Tyrone Jackson has grown up around the party crowd. His older brothers have used drugs for as long as he can remember. Tyrone refused be like his brothers. He now supports his mother and deadbeat brothers by working for Geoff and Eli as the stable manager. When he meets Bart, Tyrone wants to stay as far away from him as he can because of Bart’s chemical dependency, but there is something about him that Tyrone wants to get to know. Helping Bart learn the ins and outs of the farm only serves to strengthen the attraction between both men.

When he first showed up on the farm, Bart never expected to find a family, but that’s exactly what the people he works for and with have become. Just as Bart’s relationship with Tyrone grows into something Bart can’t imagine living without, his past comes looking for him. And now he has a decision to make – face the past and who he was or risk the people that he has come to love and call family.

Love Means…No Limits is the ninth book in Andrew Grey’s Farm series. When I originally began this series, I loved the stories, the characters, the family, the struggles, and the happily-ever-afters. But somewhere along the line, the stories got a little easy and not really believable. This book just emphasized that. Out of all of the Farm stories, this is my least favorite.

Tyrone is my favorite part of this story the story. He’s a strong, black young man with morals and goals. He loves his family regardless of their blatant homophobia. His journey in this story is one of self-acceptance. He’s known he was gay since he was younger, but he’s hidden it because of his family’s hatred. But he questions his decision to hide as he gets to know Bart better. Bart is not a very consistent character. At first he’s rebellious and angry, but then transforms into a caring and selfless young man with very little fight or argument. I just feel that it was a very odd leap. I have to give kudos to the interracial relationship aspect of this story. I love a good story with some racial diversity, and that is definitely hit upon within this story.
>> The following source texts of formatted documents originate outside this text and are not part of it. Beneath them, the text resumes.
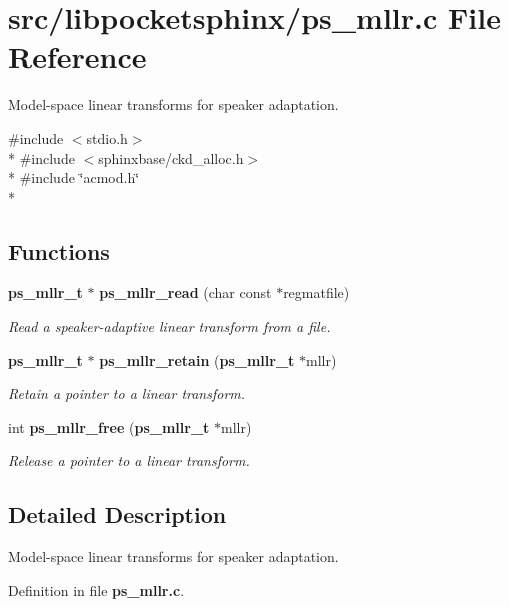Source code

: \section{src/libpocketsphinx/ps\-\_\-mllr.c File Reference}
\label{ps__mllr_8c}


Model-\/space linear transforms for speaker adaptation.  


{\ttfamily \#include $<$stdio.\-h$>$}\\*
{\ttfamily \#include $<$sphinxbase/ckd\-\_\-alloc.\-h$>$}\\*
{\ttfamily \#include \char`\"{}acmod.\-h\char`\"{}}\\*
\subsection*{Functions}
\begin{DoxyCompactItemize}
\item 
{\bf ps\-\_\-mllr\-\_\-t} $\ast$ {\bf ps\-\_\-mllr\-\_\-read} (char const $\ast$regmatfile)\label{ps__mllr_8c_ab62fb9c8cf3bdeed75a7ac2870d56a5a}

\begin{DoxyCompactList}\small\item\em Read a speaker-\/adaptive linear transform from a file. \end{DoxyCompactList}\item 
{\bf ps\-\_\-mllr\-\_\-t} $\ast$ {\bf ps\-\_\-mllr\-\_\-retain} ({\bf ps\-\_\-mllr\-\_\-t} $\ast$mllr)\label{ps__mllr_8c_ae21e7d8a0fa751aaccc5ef39dc5d1fe0}

\begin{DoxyCompactList}\small\item\em Retain a pointer to a linear transform. \end{DoxyCompactList}\item 
int {\bf ps\-\_\-mllr\-\_\-free} ({\bf ps\-\_\-mllr\-\_\-t} $\ast$mllr)\label{ps__mllr_8c_a240194a6ef30b01da38e3654c984b017}

\begin{DoxyCompactList}\small\item\em Release a pointer to a linear transform. \end{DoxyCompactList}\end{DoxyCompactItemize}


\subsection{Detailed Description}
Model-\/space linear transforms for speaker adaptation. 

Definition in file {\bf ps\-\_\-mllr.\-c}.

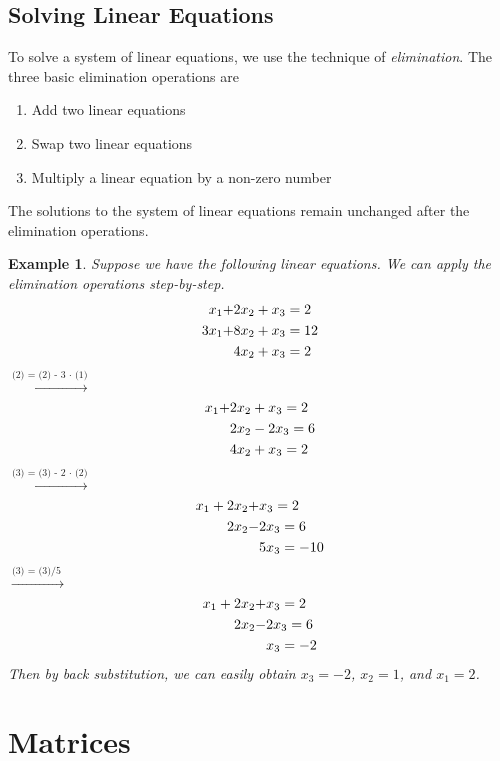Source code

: \documentclass{article}
\newtheorem{example}{Example}[section]
\begin{document}
\subsection{Solving Linear Equations}
To solve a system of linear equations, we use the technique of \textit{elimination}. The three basic elimination operations are
\begin{enumerate}
    \item Add two linear equations
    \item Swap two linear equations
    \item Multiply a linear equation by a non-zero number
\end{enumerate}
The solutions to the system of linear equations remain unchanged after the elimination operations.

\begin{example}\label{ex_elim}
    Suppose we have the following linear equations. We can apply the elimination operations step-by-step. 
    \begin{align}
        x_1 + & 2x_2 + x_3 = 2 \\ \notag
        3x_1 + & 8x_2 + x_3 = 12 \\ \notag
        & 4x_2 + x_3 = 2 \notag
    \end{align}
    $\xrightarrow{\text{(2) = (2) - 3 $\cdot$ (1)}}$
    \begin{align}
        x_1 + & 2x_2 + x_3 = 2 \\ \notag
        & 2x_2 - 2x_3 = 6 \\ \notag
        & 4x_2 + x_3 = 2
    \end{align}
    $\xrightarrow{\text{(3) = (3) - 2 $\cdot$ (2)}}$
    \begin{align}
        x_1 + 2x_2 + & x_3 = 2 \\ \notag
        2x_2 - & 2x_3 = 6 \\ \notag
        & 5x_3 = -10
    \end{align}
    $\xrightarrow{\text{(3) = (3)/5 }}$
    \begin{align}
        x_1 + 2x_2 + & x_3 = 2 \\ \notag
        2x_2 - & 2x_3 = 6 \\ \notag
        & x_3 = -2
    \end{align}
    Then by back substitution, we can easily obtain $x_3=-2$, $x_2=1$, and $x_1=2$.
\end{example}

\section{Matrices}
\end{document}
Love Means…No Fear has its good points, but it has its mediocre points too. The mediocre just outweighs the good. My biggest quibble is with Bart’s drug recovery. Honestly, it’s not altogether realistic. First, it seemed extremely easy. And for a rebellious kid who really didn’t want to quit using drugs, Bart accepted it so quickly without much struggle. Another quibble is mushy writing. For example:

Tyrone loved how his face lit when he smiled, revealing the cutest dimples that Tyrone wanted to reach over to pinch.

It’s baby talk about an adult. It’s just not something that I like to read when referring to two adult characters. It’s not only mushy in the narrative but the conversation and dialogue, as well. It is just a little too awkward and quite melodramatic.

I have been a fan of Andrew Grey’s for a while now, and this one bad experience won’t change that. He’s written a lot of books that have reached above and beyond my expectations, but this book isn’t one of those. Unrealistic and mushy seem to be the best descriptions I can come up with for this installment. Luckily, this series isn’t one of those that has a common story arc. So if you want to skip this book, you won’t really be missing anything, and it may save you some irritation.